_WHAT TO DO_
Check every line of the data for the string "depth" and copy the ones that have it.

_Records contained in a dataset_
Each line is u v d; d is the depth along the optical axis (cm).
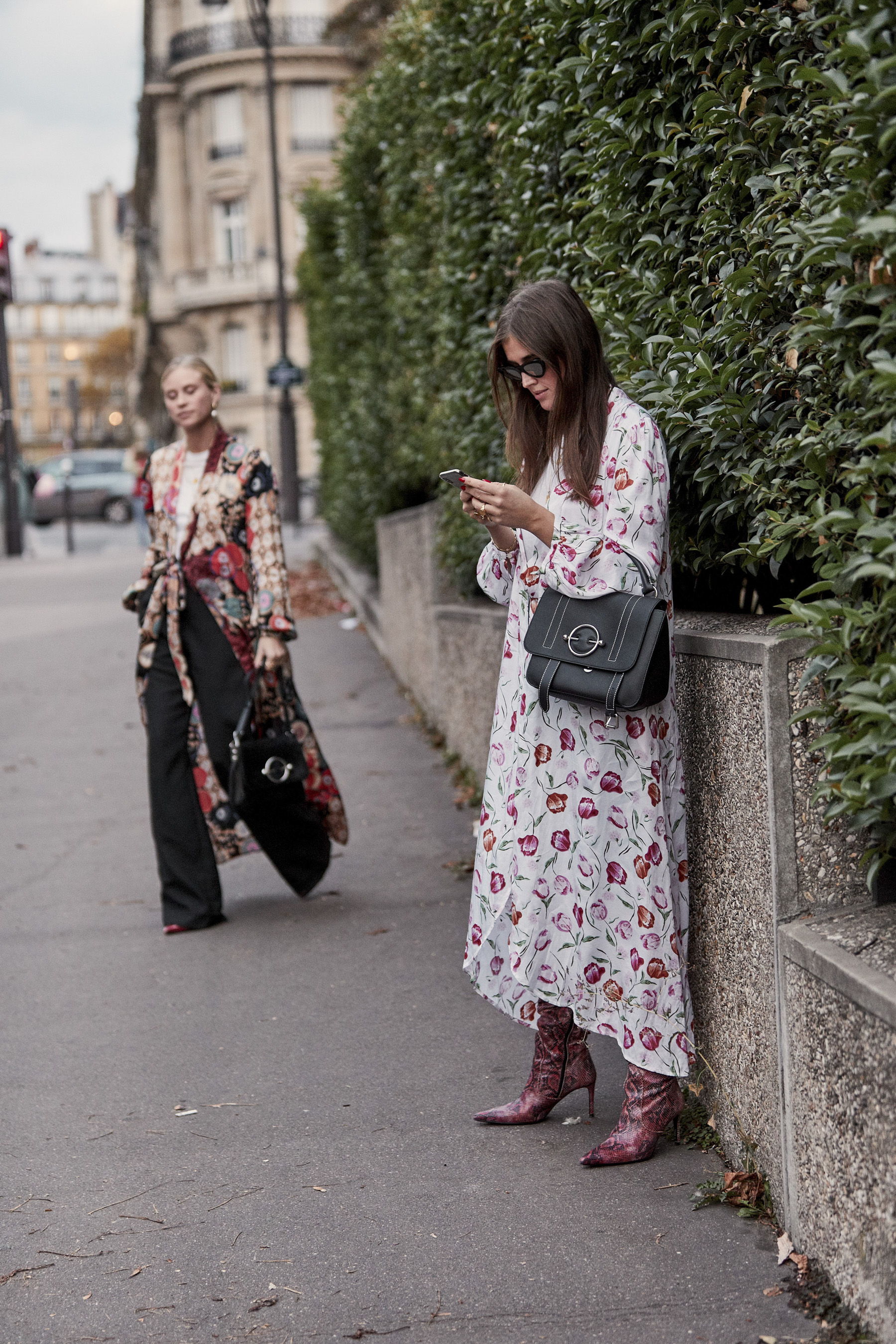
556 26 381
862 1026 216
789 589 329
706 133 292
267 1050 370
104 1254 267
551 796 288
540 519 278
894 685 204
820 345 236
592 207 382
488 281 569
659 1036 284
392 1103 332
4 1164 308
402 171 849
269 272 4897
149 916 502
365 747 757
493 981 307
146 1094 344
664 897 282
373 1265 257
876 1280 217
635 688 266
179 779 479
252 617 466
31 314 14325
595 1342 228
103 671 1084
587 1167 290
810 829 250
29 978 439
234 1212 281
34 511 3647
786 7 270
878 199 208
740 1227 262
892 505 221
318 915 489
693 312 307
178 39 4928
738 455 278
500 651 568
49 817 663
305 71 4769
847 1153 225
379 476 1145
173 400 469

* * *

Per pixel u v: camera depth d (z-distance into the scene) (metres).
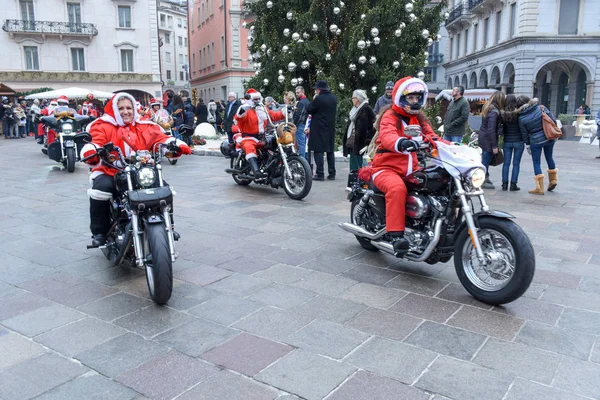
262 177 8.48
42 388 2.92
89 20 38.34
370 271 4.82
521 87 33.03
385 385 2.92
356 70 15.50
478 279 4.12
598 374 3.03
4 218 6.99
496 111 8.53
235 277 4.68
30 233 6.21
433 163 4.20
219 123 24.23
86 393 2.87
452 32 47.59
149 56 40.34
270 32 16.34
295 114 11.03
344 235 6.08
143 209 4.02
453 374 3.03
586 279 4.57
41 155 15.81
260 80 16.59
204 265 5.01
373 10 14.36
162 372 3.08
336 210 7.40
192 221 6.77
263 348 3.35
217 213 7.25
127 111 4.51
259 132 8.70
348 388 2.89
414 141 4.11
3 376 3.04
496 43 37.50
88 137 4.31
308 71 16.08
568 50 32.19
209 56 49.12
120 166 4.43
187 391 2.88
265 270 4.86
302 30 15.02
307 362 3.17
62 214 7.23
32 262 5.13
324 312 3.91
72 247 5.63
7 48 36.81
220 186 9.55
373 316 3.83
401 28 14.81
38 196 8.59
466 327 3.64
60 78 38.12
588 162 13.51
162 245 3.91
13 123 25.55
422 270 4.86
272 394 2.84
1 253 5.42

_RESULT FOR THIS EXERCISE_
Each line is u v d; d is the depth along the optical axis (cm).
Per pixel u v: camera depth d (z-distance into the scene) (metres).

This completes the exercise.